I think i'm overthinking is a song in English
Can i turn back some pages?
Start it over, from the top
Or be satisfied with the number that my age is
Save me from agin like Plagueis
Or exorcise the evil
But i don't even know where the sage is
I go through the stages
Every single time another chance passes me by
Regret it and move on
So stop asking me why i'm trying too hard
Maybe i just want to be liked by the likes of you
Cuz i got an overwhelming need for approval
A need to please
A need that essentially serves as fuel
Both sides of my ego's in a constant duel
So i'm doin all i can and i know it shows
But if i stop trying will i get as far as i want to go?
So stop me tho if you ever feel uncomfortable
Well i know, it's as if i want the impossible
So sayonara, au revoir to the optimism
I'm switching lanes, it's kind of a shock to the system
A minor fault initiating a cataclysm
Am i past forgiving? is my past forgiven?
With all the aches and pains of growing up and maturation
Stains the glass windows til my 13th station
I'll be untangling the knots of my astral examination
Got a fixation with sitting here and trying to think of what to do
It's so much easier this way
When i'm only motivated when i see
My friends expanding their wiki page
Drinking the haterade, but that's just the life i made
Standing on the terrace, talking how the future is out there
Cuz i thought i would be somewhere by now
With my name in shining lights
So forgive me since i thought i had my shit together
I really thought i had her until she flew away
I guess i dotted my t's and crossed my i's
She crosses my mind every fucking time i close my eyes
She's by my side, we're watching that reel change
And if i make a real change will it unlock this steel cage?
Shit...
I need to get out, i need to get through this
I need to be a better son, i need to be a better friend
So when i make it to the end, how will you remember me?
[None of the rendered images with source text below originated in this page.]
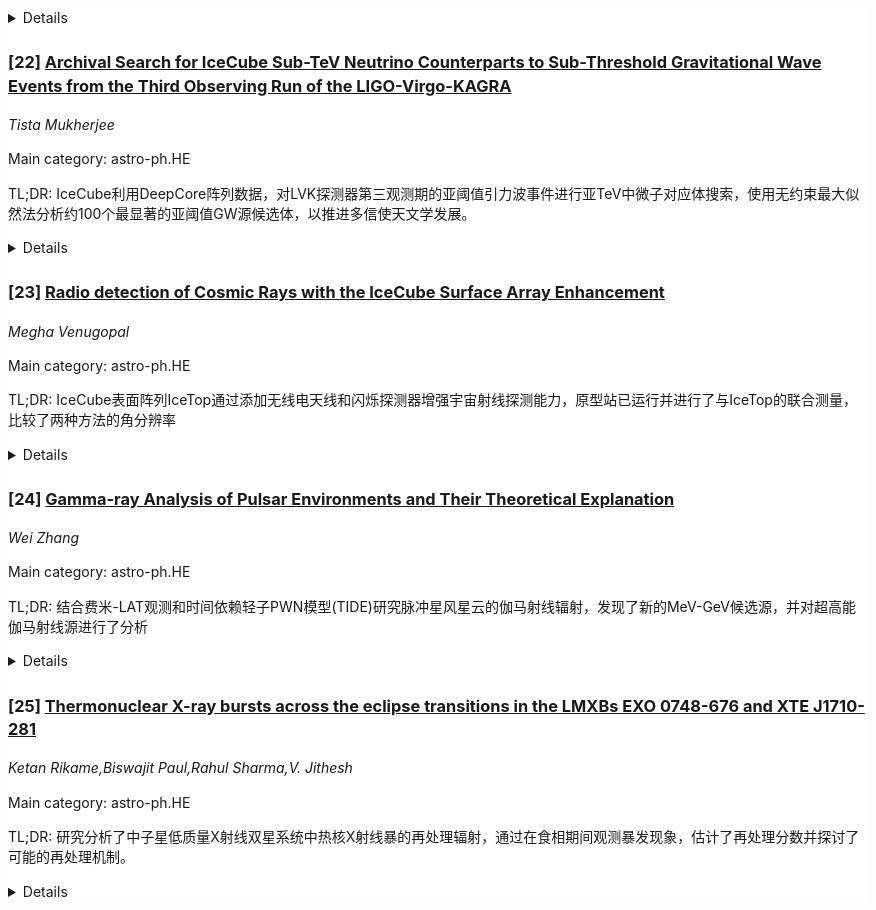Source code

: 
<details><summary>Details</summary></details>


### [22] [Archival Search for IceCube Sub-TeV Neutrino Counterparts to Sub-Threshold Gravitational Wave Events from the Third Observing Run of the LIGO-Virgo-KAGRA](https://arxiv.org/abs/2509.13003)
*Tista Mukherjee*

Main category: astro-ph.HE

TL;DR: IceCube利用DeepCore阵列数据，对LVK探测器第三观测期的亚阈值引力波事件进行亚TeV中微子对应体搜索，使用无约束最大似然法分析约100个最显著的亚阈值GW源候选体，以推进多信使天文学发展。


<details><summary>Details</summary></details>


### [23] [Radio detection of Cosmic Rays with the IceCube Surface Array Enhancement](https://arxiv.org/abs/2509.13033)
*Megha Venugopal*

Main category: astro-ph.HE

TL;DR: IceCube表面阵列IceTop通过添加无线电天线和闪烁探测器增强宇宙射线探测能力，原型站已运行并进行了与IceTop的联合测量，比较了两种方法的角分辨率


<details><summary>Details</summary></details>


### [24] [Gamma-ray Analysis of Pulsar Environments and Their Theoretical Explanation](https://arxiv.org/abs/2509.13195)
*Wei Zhang*

Main category: astro-ph.HE

TL;DR: 结合费米-LAT观测和时间依赖轻子PWN模型(TIDE)研究脉冲星风星云的伽马射线辐射，发现了新的MeV-GeV候选源，并对超高能伽马射线源进行了分析


<details><summary>Details</summary></details>


### [25] [Thermonuclear X-ray bursts across the eclipse transitions in the LMXBs EXO 0748-676 and XTE J1710-281](https://arxiv.org/abs/2509.13299)
*Ketan Rikame,Biswajit Paul,Rahul Sharma,V. Jithesh*

Main category: astro-ph.HE

TL;DR: 研究分析了中子星低质量X射线双星系统中热核X射线暴的再处理辐射，通过在食相期间观测暴发现象，估计了再处理分数并探讨了可能的再处理机制。


<details><summary>Details</summary></details>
Is it me taking another sip of the whiskey on the floor of my backseat?
Well i used to dance to N*sync and Backstreet
I used to think my songs could help in getting girls
But now it just gets me hurt
Cuz i think she doesn't think about me
I think i'm not invited cuz they think i'm so sorry
I think i'm trying to be too cool
I think i got more time with you
I think i'm letting everyone down
I think i need you around
I think that i can't sleep cuz
I think i'm overthinking it
I think i'm overthinking
So how do you do it?
Make it look so easy, get through it?
How do you live like you knew it
Gets better like there's nothing to it?
How do you do it?
Make it look so easy, get through it?
How do you live like you knew it
Gets better like there's nothing to it?
How do you do it?
Make it look so easy, get through it?
How do you live like you knew it
Gets better like there's nothing to it?
How do you do it?
Make it look so easy, get through it?
How do you live like you knew it
Gets better like there's nothing to it?